Empowering your intrapreneurs
This means that you must help your employees to develop the confidence needed to make decisions. From the business’s first days, you must ensure they do not feel constrained by a rigid structure, micromanagement or overregulation. While guidelines are useful for establishing a framework for the tasks ahead, an overly restrictive setup will hinder creativity and risk-taking. It will instead quickly lead to mindless repetition, lack of motivation and a slip in standards.
If you do encourage and trust your employees to use common sense, you will find that over time their solutions to problems will become more innovative, rather than less so. Make sure that experimentation is encouraged and employees aren’t afraid to make mistakes. In fact, your goal should be more than merely encouraging your employees to use common sense. Ultimately, you want their approach and solutions to become entrepreneurial or, more accurately, intrapreneurial.
An intrapreneurial team within our group that created an innovative, exciting and sustainable solution to an ongoing problem was led by Les Payne, an occupational health and safety coordinator on Virgin Blue’s engineering and maintenance staff. He kept an eye on all aspects of ground safety, including the wooden chocks used to hold plane wheels in place when they were parked at the gate. Around five years ago, he noticed that in heavy rains the chocks did not stay in place, and that this equipment wore down quickly.
Les and his colleague Ian Scott decided to redesign the chocks. They soon hit on a more environmentally friendly material: plastic that had been recycled locally. The price would be the same as the wooden ones, but the chocks would last at least six times longer.
Over time, we have been replacing the 1,000 timber chocks in use across the Virgin Blue network with the recycled plastic chocks. We were so pleased with this simple but effective measure that we reported it in internal newsletters, drafted memos to help raise awareness and also feted Les, on behalf of his team, at the Virgin Group’s Stars of the Year dinner in November, for proving that helping the environment can also help the bottom line. In 2006, both Les and Ian received an industry award for this achievement as well.
The steps to constructing a creative and free-thinking workplace are quite simple, but it really helps if the process starts at the top. The CEO needs to lead by example, by being visible and approachable in his role as the lead creative problem-solver. Give out your e-mail address and phone number, listen carefully to employees (as I mentioned last month, I always carry a notebook so I can jot things down), follow up on all problems, act on the best suggestions, and celebrate others’ creative milestones and intrapreneurial achievements.

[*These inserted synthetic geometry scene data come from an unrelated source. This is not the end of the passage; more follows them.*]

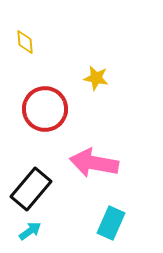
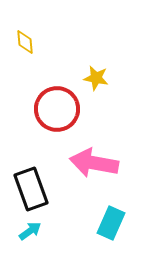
red circle: moved 12 px right
black rectangle: rotated 60 degrees counterclockwise
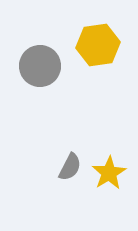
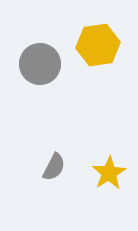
gray circle: moved 2 px up
gray semicircle: moved 16 px left
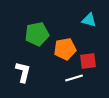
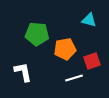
green pentagon: rotated 15 degrees clockwise
red square: moved 4 px right; rotated 12 degrees counterclockwise
white L-shape: rotated 25 degrees counterclockwise
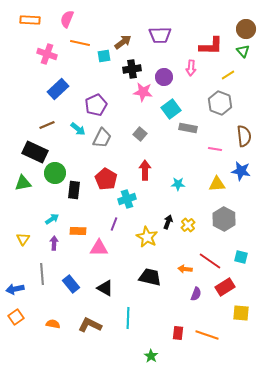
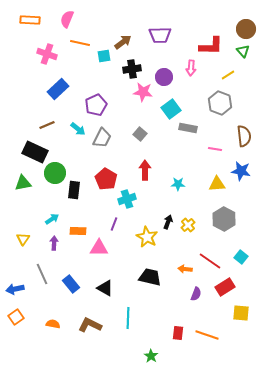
cyan square at (241, 257): rotated 24 degrees clockwise
gray line at (42, 274): rotated 20 degrees counterclockwise
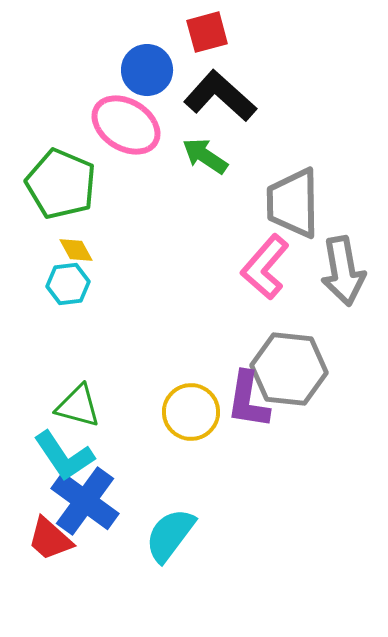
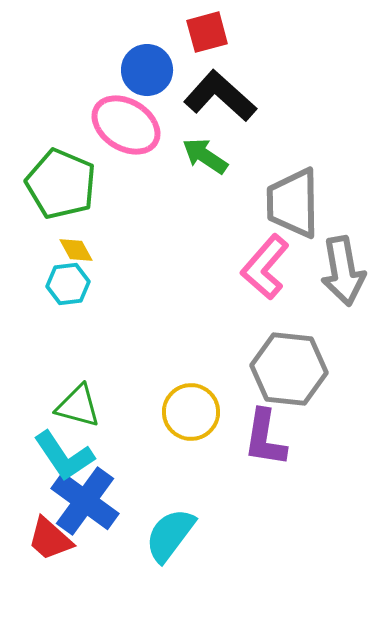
purple L-shape: moved 17 px right, 38 px down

When Virgin was small and housed in cramped offices, it was much easier for me to keep in touch with employees, but these days, I must rely on the collection of around 50 chief executives who drive forward the various businesses within the Virgin Group and who are my ambassadors and advocates for the Virgin culture we have created.
Whether you are running a small company or a large one, there are employees you may not get to speak to often, and you must rely on others to supervise them. Things to look for in your managers: Do they give out their contact info? Do they have little black books of their own? Can they tell you about employees’ good ideas and which of the best ones they acted on? Do they promote intrapreneurship within their teams? Are they intrapreneurs themselves?
A more recent example of intrapreneurialism within our group is seen in the founding of Project, our new lifestyle magazine for the iPad (www.projectmag.com). The project is led by Gio Donaldson, a principal member of our aviation team, who was so entranced by the possibilities presented by Apple’s tablet computer that he set about creating Virgin’s digital publishing company.
This was certainly not within his usual sphere of experience or operation, but we were persuaded to back his vision. He has real passion for the new medium, and was pulling in terrific new publishing and creative partners for the launch.
We launched the first edition in late 2010 in New York. Gio and Anthony Noguera, Project’s editor, have produced a visually stunning magazine that makes exceptionally innovative use of the iPad’s strengths. The first edition has sold well; we just launched the second edition.
Such switches are very helpful in broadening senior team members’ experience and helping them to remember that getting things done the conventional way is not necessarily the best way. If your top managers are intrapreneurs, you can be sure that you are a long way down the road to building a committed, engaged, creative work force guided by common sense.